*Your instructions*.
Return, word for word, the part of the records that opens with the line containing "на Коменданском" and runs through the end of the records. Leave the pictures out of your answer.

*Saved entries*.
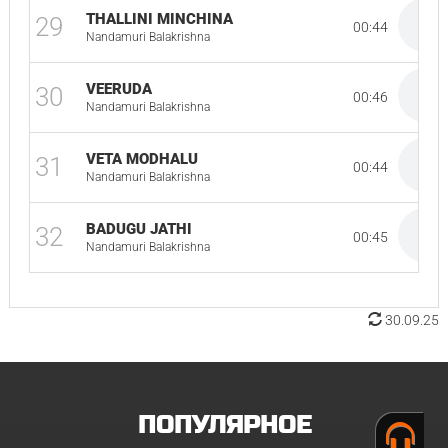
THALLINI MINCHINA
29
00:44
Nandamuri Balakrishna
VEERUDA
30
00:46
Nandamuri Balakrishna
VETA MODHALU
31
00:44
Nandamuri Balakrishna
BADUGU JATHI
32
00:45
Nandamuri Balakrishna
30.09.25
ПОПУЛЯРНОЕ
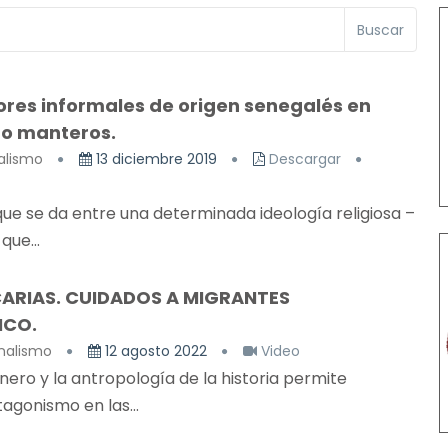
Buscar
ores informales de origen senegalés en
 o manteros.
alismo
13 diciembre 2019
Descargar
 que se da entre una determinada ideología religiosa –
que...
CARIAS. CUIDADOS A MIGRANTES
ICO.
onalismo
12 agosto 2022
Video
ero y la antropología de la historia permite
gonismo en las...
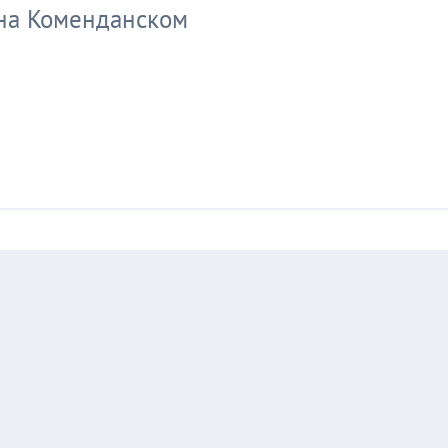
 на Коменданском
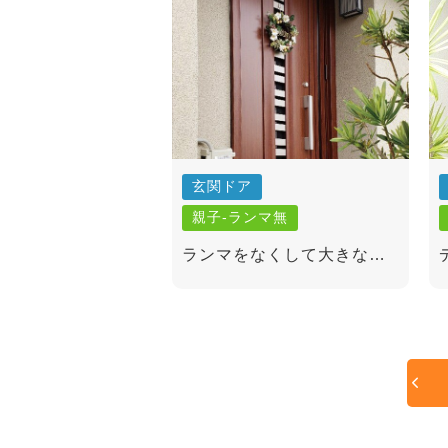
玄関ドア
親子-ランマ無
ランマをなくして大きなド
アへ玄関がスッキリ！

*Result*.
 на Коменданском
玄関ドア
親子-ランマ無
ランマをなくして大きなド
アへ玄関がスッキリ！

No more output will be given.